Asia's stock markets snapped their longest losing streak since February on Thursday and rose following a bounce on Wall Street, though subdued trade in currency, commodity and bond markets suggested investors remain cautious about the outlook.

MSCI's broadest index of Asia-Pacific shares outside Japan gained half a per cent, lifting away from a one-month low made on Wednesday.

Japan's Nikkei rose 0.5 per cent and markets in Shanghai and Hong Kong opened higher. But pressure returned to the oil price on worries about soft demand, a harbinger of weaker global growth.

An overnight rally in riskier currencies also paused, as foreign exchange traders look for the European Central Bank's tone at its meeting later on Thursday to guide the next move for the euro, dollar and the broader market.
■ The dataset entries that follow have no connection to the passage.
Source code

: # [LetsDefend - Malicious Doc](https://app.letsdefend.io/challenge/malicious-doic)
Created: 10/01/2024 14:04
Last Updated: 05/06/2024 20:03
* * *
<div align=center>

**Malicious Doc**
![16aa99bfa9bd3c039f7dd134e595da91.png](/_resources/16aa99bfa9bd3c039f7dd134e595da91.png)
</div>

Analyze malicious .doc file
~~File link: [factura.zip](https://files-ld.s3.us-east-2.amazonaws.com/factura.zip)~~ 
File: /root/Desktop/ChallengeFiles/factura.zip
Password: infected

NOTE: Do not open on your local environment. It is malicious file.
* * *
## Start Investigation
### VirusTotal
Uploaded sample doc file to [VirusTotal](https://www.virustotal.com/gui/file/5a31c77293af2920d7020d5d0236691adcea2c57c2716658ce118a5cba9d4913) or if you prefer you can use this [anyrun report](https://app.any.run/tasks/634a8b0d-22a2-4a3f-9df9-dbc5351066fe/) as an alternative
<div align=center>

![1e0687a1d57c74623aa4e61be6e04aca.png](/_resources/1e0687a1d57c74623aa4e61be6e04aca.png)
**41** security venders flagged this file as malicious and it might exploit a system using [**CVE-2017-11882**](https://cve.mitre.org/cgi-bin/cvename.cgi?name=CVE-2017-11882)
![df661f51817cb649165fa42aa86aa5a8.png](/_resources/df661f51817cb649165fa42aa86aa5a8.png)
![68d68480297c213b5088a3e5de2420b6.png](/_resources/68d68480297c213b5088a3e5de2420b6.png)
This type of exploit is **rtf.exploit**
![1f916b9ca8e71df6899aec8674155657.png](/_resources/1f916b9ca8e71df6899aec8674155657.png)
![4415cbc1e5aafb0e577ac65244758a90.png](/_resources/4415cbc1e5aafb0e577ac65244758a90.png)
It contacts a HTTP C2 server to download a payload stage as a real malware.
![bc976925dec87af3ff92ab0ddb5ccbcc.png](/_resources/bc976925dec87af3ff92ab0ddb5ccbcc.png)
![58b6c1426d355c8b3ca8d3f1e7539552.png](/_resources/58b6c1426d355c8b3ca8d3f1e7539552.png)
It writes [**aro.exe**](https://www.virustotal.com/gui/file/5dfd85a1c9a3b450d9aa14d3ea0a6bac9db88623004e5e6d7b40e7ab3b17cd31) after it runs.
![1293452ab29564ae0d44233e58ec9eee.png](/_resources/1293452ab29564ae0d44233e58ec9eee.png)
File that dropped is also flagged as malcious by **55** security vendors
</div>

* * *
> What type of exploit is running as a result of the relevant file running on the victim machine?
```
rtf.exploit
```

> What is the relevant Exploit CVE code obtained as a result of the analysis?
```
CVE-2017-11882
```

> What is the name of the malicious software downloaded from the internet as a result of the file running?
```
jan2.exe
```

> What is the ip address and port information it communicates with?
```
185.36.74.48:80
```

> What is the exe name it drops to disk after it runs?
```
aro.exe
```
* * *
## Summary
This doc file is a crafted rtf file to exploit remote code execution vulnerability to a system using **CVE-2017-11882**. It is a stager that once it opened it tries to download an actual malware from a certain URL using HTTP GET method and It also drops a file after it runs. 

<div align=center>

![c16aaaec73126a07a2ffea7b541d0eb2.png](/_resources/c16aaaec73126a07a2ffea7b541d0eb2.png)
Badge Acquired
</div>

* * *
S&P 500 futures and Nasdaq 100 futures each fell 0.4 per cent in Asia.

Indonesia's main stock index dropped 4 per cent to its lowest in more than a month on news the country's capital Jakarta will reinstate social distancing restrictions due to a rise in coronavirus infections.

“The price action suggests that strong buying interest remains on market corrections given the backdrop of ample central bank liquidity,” economists Liz Kendall and Brian Martin at ANZ Bank said in a note.

“However, with some volatility having returned to markets it's too soon to say whether the rout is over, or whether last night's recovery is simply a pause,” the added.

Overnight on Wall Street the tech-heavy Nasdaq posted its steepest rise in more than four months, gaining 2.7 per cent, to halt a three-session selldown that whacked tech stocks.

Stay-at-home companies such as Facebook Inc and Google-parent Alphabet Inc climbed, while electric-car maker Tesla Inc rebounded nearly 11 per cent, a day after suffering its biggest ever percentage drop.

The Dow rose 1.6 per cent and the S&P 500 2 per cent and bonds sold off in concert with the rally. The yield on benchmark 10-year US government debt rose about 2 basis points to 0.71 per cent overnight, with soft demand at a $35 billion auction.

That retraced a little bit to sit at 0.6951 per cent in Asia.

MARKET DISLOCATION

The rebound in equities has steadied a sharp selloff that has highlighted the fragility of a rally that has carried the Nasdaq up 70 per cent from March lows.

“It's a double-edged sword,” said Oriano Lizza, sales trader at CMC Markets in Singapore, as retail investors who had great success on the way up now facing a tougher environment.”

“This is where there's a lot of trepidation,” he said. “The market structure is dislocated at the moment... with stimulus and (markets at) all time highs - there's no reference point.”

The ECB policy decision at 1145 GMT, followed by a news conference from President Christine Lagarde at 1230 GMT, is the next focus for investors.

Earlier in the week worries that the bank is concerned at the euro's recent rise had the euro under pressure.

However, hopes for an improving economic outlook, following a Bloomberg News report that ECB economic projections would be broadly steady since June, had the euro on the front foot in Asia at $1.1817.

“The risk now is that the euro could lift after the ECB meeting, if that is the case and there is more confidence,” said Commonwealth Bank of Australia currency analyst Kim Mundy, something that would pull other currencies higher on the dollar.

Elsewhere oil prices paring some overnight gains on worries about fuel demand after data showed US crude stockpiles rose last week, rather than dropping as expected.

Brent crude futures fell 0.4 per cent to $40.63 a barrel and US crude futures fell 0.6 per cent to $37.82 a barrel. Gold was steady at $1,943 an ounce.